__Saved data entries__
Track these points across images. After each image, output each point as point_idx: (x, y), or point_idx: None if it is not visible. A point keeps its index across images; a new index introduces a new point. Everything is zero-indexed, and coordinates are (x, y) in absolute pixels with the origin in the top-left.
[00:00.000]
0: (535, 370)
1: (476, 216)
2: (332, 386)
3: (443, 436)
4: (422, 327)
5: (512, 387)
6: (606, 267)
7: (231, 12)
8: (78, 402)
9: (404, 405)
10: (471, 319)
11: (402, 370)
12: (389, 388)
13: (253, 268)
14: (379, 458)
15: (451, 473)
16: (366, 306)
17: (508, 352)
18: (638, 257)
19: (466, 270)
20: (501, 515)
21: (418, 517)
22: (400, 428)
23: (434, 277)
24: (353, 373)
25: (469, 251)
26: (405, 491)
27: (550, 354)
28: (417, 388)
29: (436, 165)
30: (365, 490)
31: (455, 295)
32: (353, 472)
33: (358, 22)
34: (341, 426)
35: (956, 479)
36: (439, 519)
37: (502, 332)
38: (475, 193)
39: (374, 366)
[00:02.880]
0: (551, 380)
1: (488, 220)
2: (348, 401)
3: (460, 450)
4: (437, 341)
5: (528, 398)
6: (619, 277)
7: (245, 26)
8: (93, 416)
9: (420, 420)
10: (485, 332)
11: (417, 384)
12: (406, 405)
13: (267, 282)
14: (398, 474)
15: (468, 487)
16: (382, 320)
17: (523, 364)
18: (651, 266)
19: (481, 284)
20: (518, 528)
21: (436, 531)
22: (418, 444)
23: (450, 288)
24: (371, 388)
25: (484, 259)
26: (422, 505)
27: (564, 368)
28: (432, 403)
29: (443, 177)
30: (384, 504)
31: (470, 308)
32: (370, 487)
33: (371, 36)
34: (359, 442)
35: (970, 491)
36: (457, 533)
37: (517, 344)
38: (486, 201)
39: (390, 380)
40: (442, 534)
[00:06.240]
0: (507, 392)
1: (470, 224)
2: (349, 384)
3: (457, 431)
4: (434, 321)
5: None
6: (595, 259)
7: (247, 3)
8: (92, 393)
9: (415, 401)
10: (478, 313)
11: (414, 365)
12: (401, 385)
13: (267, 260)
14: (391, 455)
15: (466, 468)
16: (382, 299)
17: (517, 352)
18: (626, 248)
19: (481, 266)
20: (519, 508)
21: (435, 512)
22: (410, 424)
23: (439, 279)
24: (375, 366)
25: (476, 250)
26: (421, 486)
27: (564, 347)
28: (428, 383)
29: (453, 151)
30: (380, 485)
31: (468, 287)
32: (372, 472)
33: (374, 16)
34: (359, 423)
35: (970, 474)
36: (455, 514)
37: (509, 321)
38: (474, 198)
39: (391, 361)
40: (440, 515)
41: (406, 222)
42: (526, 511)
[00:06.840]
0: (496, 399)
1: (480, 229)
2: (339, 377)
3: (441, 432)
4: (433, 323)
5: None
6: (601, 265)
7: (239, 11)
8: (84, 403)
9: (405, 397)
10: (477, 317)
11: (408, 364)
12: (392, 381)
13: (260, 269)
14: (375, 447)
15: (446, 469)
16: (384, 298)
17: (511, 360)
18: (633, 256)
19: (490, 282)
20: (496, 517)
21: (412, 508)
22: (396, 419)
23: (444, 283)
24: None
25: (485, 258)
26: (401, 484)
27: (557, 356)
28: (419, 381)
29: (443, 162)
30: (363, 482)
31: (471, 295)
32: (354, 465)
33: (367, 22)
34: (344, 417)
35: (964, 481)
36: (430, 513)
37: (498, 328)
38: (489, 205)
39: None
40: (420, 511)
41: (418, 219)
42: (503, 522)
* * *
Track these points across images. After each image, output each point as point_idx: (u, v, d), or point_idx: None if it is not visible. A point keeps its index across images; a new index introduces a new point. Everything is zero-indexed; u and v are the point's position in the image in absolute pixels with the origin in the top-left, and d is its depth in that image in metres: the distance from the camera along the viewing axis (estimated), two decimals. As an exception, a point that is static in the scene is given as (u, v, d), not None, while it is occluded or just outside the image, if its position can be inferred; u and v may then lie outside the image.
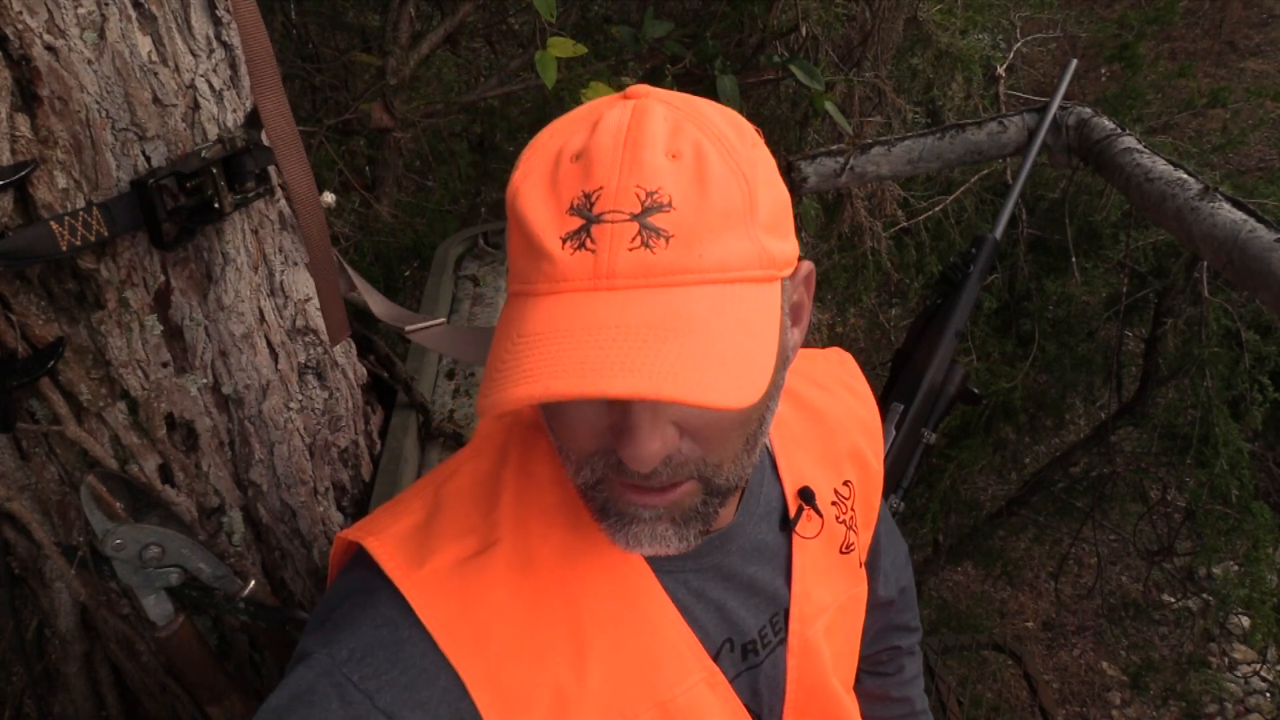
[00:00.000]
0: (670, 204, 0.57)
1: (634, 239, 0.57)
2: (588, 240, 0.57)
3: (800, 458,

__What you need to do__
Looking back over the data above, restate word for word the lines that begin at the line with "20: (501, 515)" and end at the line with "39: (374, 366)", inclusive.

__Solution for this exercise__
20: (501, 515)
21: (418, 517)
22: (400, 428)
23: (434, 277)
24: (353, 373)
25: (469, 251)
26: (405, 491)
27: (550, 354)
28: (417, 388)
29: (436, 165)
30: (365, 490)
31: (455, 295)
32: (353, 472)
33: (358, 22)
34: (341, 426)
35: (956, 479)
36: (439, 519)
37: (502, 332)
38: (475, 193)
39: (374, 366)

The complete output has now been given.